What is needed is an exact copy of the data below, pictures excluded.

BEGIN

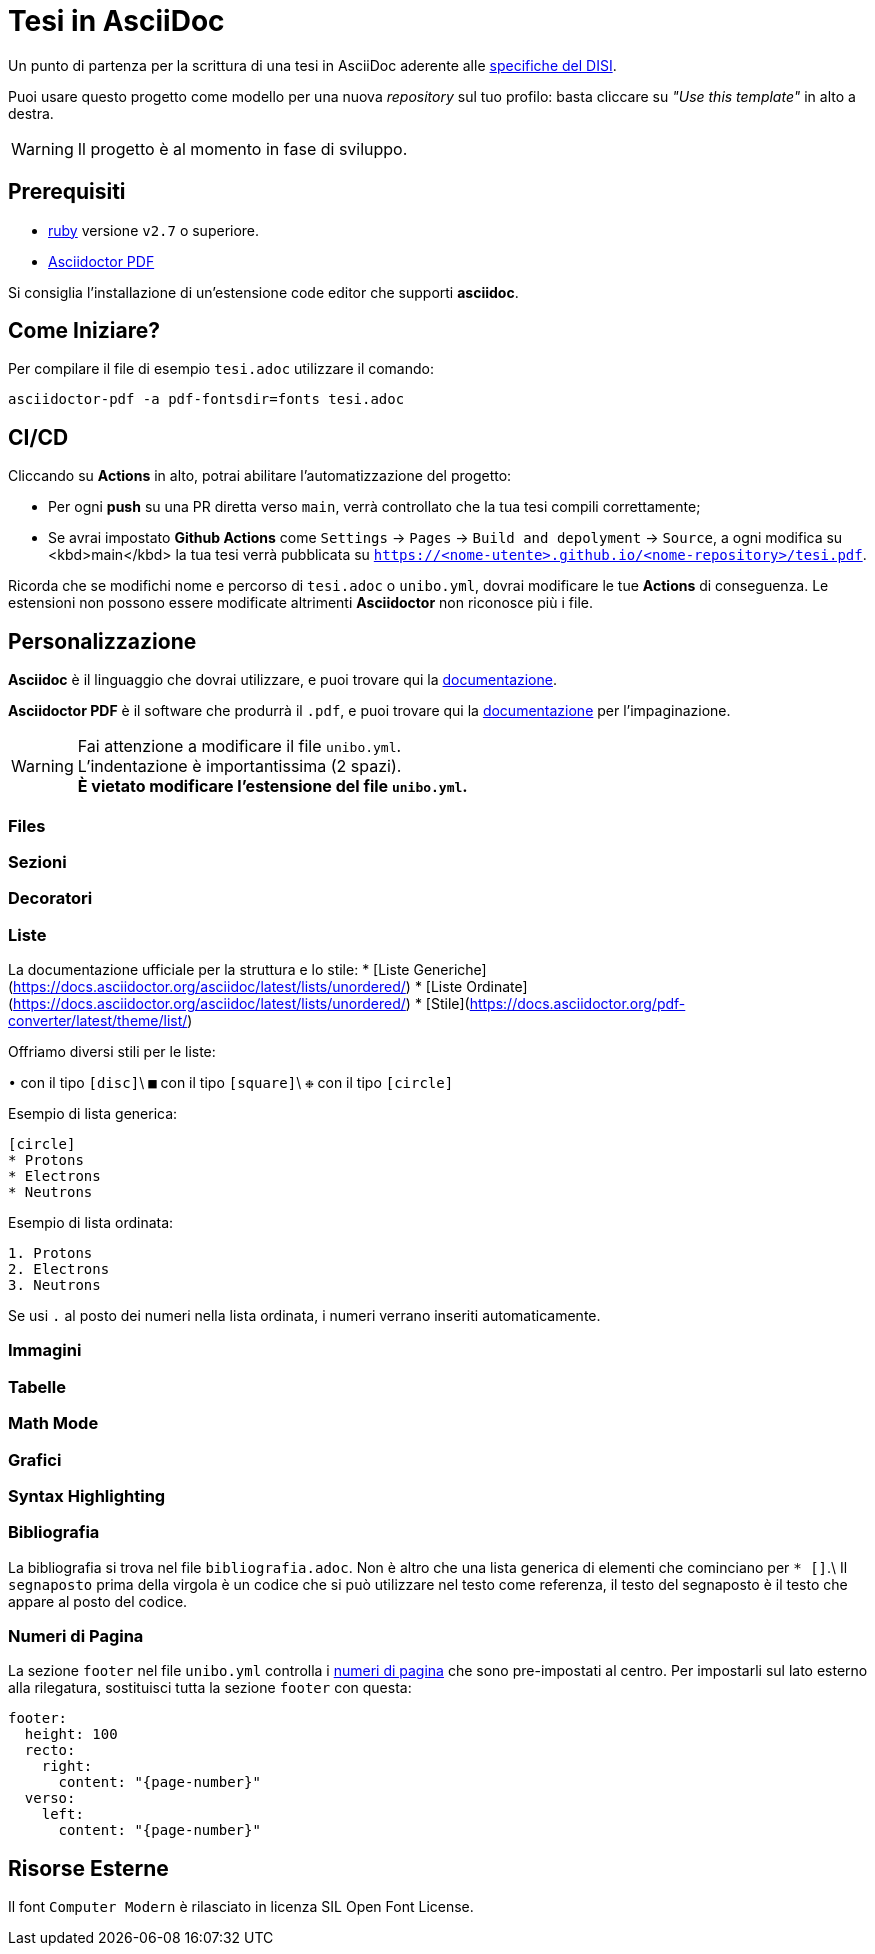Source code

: = Tesi in AsciiDoc

Un punto di partenza per la scrittura di una tesi in AsciiDoc aderente alle
https://github.com/csunibo/asciidoc-thesis/issues/2#issuecomment-1470158684[specifiche del DISI].

Puoi usare questo progetto come modello per una nuova _repository_ sul tuo
profilo: basta cliccare su _"Use this template"_ in alto a destra.

WARNING: Il progetto è al momento in fase di sviluppo.

== Prerequisiti

- https://www.ruby-lang.org/en/[ruby] versione `v2.7` o superiore.
- https://docs.asciidoctor.org/pdf-converter/latest/install/[Asciidoctor PDF]

Si consiglia l'installazione di un'estensione code editor che supporti *asciidoc*.

== Come Iniziare?

Per compilare il file di esempio `tesi.adoc` utilizzare il comando:

[source,bash]
----
asciidoctor-pdf -a pdf-fontsdir=fonts tesi.adoc
----

== CI/CD

Cliccando su *Actions* in alto, potrai abilitare l'automatizzazione del progetto:

- Per ogni *push* su una PR diretta verso `main`, verrà controllato
  che la tua tesi compili correttamente;
- Se avrai impostato *Github Actions* come
  `Settings` → `Pages` → `Build and depolyment` → `Source`, a ogni modifica su <kbd>main</kbd>
  la tua tesi verrà pubblicata su `https://<nome-utente>.github.io/<nome-repository>/tesi.pdf`.

Ricorda che se modifichi nome e percorso di `tesi.adoc` o `unibo.yml`, dovrai
modificare le tue *Actions* di conseguenza. Le estensioni non possono
essere modificate altrimenti *Asciidoctor* non riconosce più i file.

== Personalizzazione

*Asciidoc* è il linguaggio che dovrai utilizzare, e puoi trovare qui la
https://docs.asciidoctor.org/asciidoc/latest/[documentazione].

*Asciidoctor PDF* è il software che produrrà il `.pdf`, e puoi trovare qui la
https://docs.asciidoctor.org/pdf-converter/latest/[documentazione] per
l'impaginazione.

WARNING: Fai attenzione a modificare il file `unibo.yml`. +
  L'indentazione è importantissima (2 spazi). +
  *È vietato modificare l'estensione del file `unibo.yml`.*

=== Files

=== Sezioni

=== Decoratori

### Liste

La documentazione ufficiale per la struttura e lo stile:
* [Liste Generiche](https://docs.asciidoctor.org/asciidoc/latest/lists/unordered/)
* [Liste Ordinate](https://docs.asciidoctor.org/asciidoc/latest/lists/unordered/)
* [Stile](https://docs.asciidoctor.org/pdf-converter/latest/theme/list/)

Offriamo diversi stili per le liste:

`•` con il tipo `[disc]`\
`■` con il tipo `[square]`\
`❉` con il tipo `[circle]`

Esempio di lista generica:

``` adoc
[circle]
* Protons
* Electrons
* Neutrons
```

Esempio di lista ordinata:

``` adoc
1. Protons
2. Electrons
3. Neutrons
```

Se usi `.` al posto dei numeri nella lista ordinata, i numeri
verrano inseriti automaticamente.

=== Immagini

=== Tabelle

=== Math Mode

=== Grafici

=== Syntax Highlighting

### Bibliografia

La bibliografia si trova nel file `bibliografia.adoc`.
Non è altro che una lista generica di elementi che cominciano
per `* [[[segnaposto,Testo del segnaposto]]]`.\
Il `segnaposto` prima della virgola è un codice che si può
utilizzare nel testo come referenza, il testo del segnaposto è
il testo che appare al posto del codice.

=== Numeri di Pagina

La sezione `footer` nel file `unibo.yml` controlla i
https://docs.asciidoctor.org/pdf-converter/latest/theme/page-numbers/[numeri di pagina]
che sono pre-impostati al centro. Per impostarli sul lato esterno
alla rilegatura, sostituisci tutta la sezione `footer` con questa:

[source,yaml]
----
footer:
  height: 100
  recto:
    right:
      content: "{page-number}"
  verso:
    left:
      content: "{page-number}"
----

== Risorse Esterne

Il font `Computer Modern` è rilasciato in licenza SIL Open Font License.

END

- [Exercise response]
Source code

: = Tesi in AsciiDoc

Un punto di partenza per la scrittura di una tesi in AsciiDoc aderente alle
https://github.com/csunibo/asciidoc-thesis/issues/2#issuecomment-1470158684[specifiche del DISI].

Puoi usare questo progetto come modello per una nuova _repository_ sul tuo
profilo: basta cliccare su _"Use this template"_ in alto a destra.

WARNING: Il progetto è al momento in fase di sviluppo.

== Prerequisiti

- https://www.ruby-lang.org/en/[ruby] versione `v2.7` o superiore.
- https://docs.asciidoctor.org/pdf-converter/latest/install/[Asciidoctor PDF]

Si consiglia l'installazione di un'estensione code editor che supporti *asciidoc*.

== Come Iniziare?

Per compilare il file di esempio `tesi.adoc` utilizzare il comando:

[source,bash]
----
asciidoctor-pdf -a pdf-fontsdir=fonts tesi.adoc
----

== CI/CD

Cliccando su *Actions* in alto, potrai abilitare l'automatizzazione del progetto:

- Per ogni *push* su una PR diretta verso `main`, verrà controllato
  che la tua tesi compili correttamente;
- Se avrai impostato *Github Actions* come
  `Settings` → `Pages` → `Build and depolyment` → `Source`, a ogni modifica su <kbd>main</kbd>
  la tua tesi verrà pubblicata su `https://<nome-utente>.github.io/<nome-repository>/tesi.pdf`.

Ricorda che se modifichi nome e percorso di `tesi.adoc` o `unibo.yml`, dovrai
modificare le tue *Actions* di conseguenza. Le estensioni non possono
essere modificate altrimenti *Asciidoctor* non riconosce più i file.

== Personalizzazione

*Asciidoc* è il linguaggio che dovrai utilizzare, e puoi trovare qui la
https://docs.asciidoctor.org/asciidoc/latest/[documentazione].

*Asciidoctor PDF* è il software che produrrà il `.pdf`, e puoi trovare qui la
https://docs.asciidoctor.org/pdf-converter/latest/[documentazione] per
l'impaginazione.

WARNING: Fai attenzione a modificare il file `unibo.yml`. +
  L'indentazione è importantissima (2 spazi). +
  *È vietato modificare l'estensione del file `unibo.yml`.*

=== Files

=== Sezioni

=== Decoratori

### Liste

La documentazione ufficiale per la struttura e lo stile:
* [Liste Generiche](https://docs.asciidoctor.org/asciidoc/latest/lists/unordered/)
* [Liste Ordinate](https://docs.asciidoctor.org/asciidoc/latest/lists/unordered/)
* [Stile](https://docs.asciidoctor.org/pdf-converter/latest/theme/list/)

Offriamo diversi stili per le liste:

`•` con il tipo `[disc]`\
`■` con il tipo `[square]`\
`❉` con il tipo `[circle]`

Esempio di lista generica:

``` adoc
[circle]
* Protons
* Electrons
* Neutrons
```

Esempio di lista ordinata:

``` adoc
1. Protons
2. Electrons
3. Neutrons
```

Se usi `.` al posto dei numeri nella lista ordinata, i numeri
verrano inseriti automaticamente.

=== Immagini

=== Tabelle

=== Math Mode

=== Grafici

=== Syntax Highlighting

### Bibliografia

La bibliografia si trova nel file `bibliografia.adoc`.
Non è altro che una lista generica di elementi che cominciano
per `* [[[segnaposto,Testo del segnaposto]]]`.\
Il `segnaposto` prima della virgola è un codice che si può
utilizzare nel testo come referenza, il testo del segnaposto è
il testo che appare al posto del codice.

=== Numeri di Pagina

La sezione `footer` nel file `unibo.yml` controlla i
https://docs.asciidoctor.org/pdf-converter/latest/theme/page-numbers/[numeri di pagina]
che sono pre-impostati al centro. Per impostarli sul lato esterno
alla rilegatura, sostituisci tutta la sezione `footer` con questa:

[source,yaml]
----
footer:
  height: 100
  recto:
    right:
      content: "{page-number}"
  verso:
    left:
      content: "{page-number}"
----

== Risorse Esterne

Il font `Computer Modern` è rilasciato in licenza SIL Open Font License.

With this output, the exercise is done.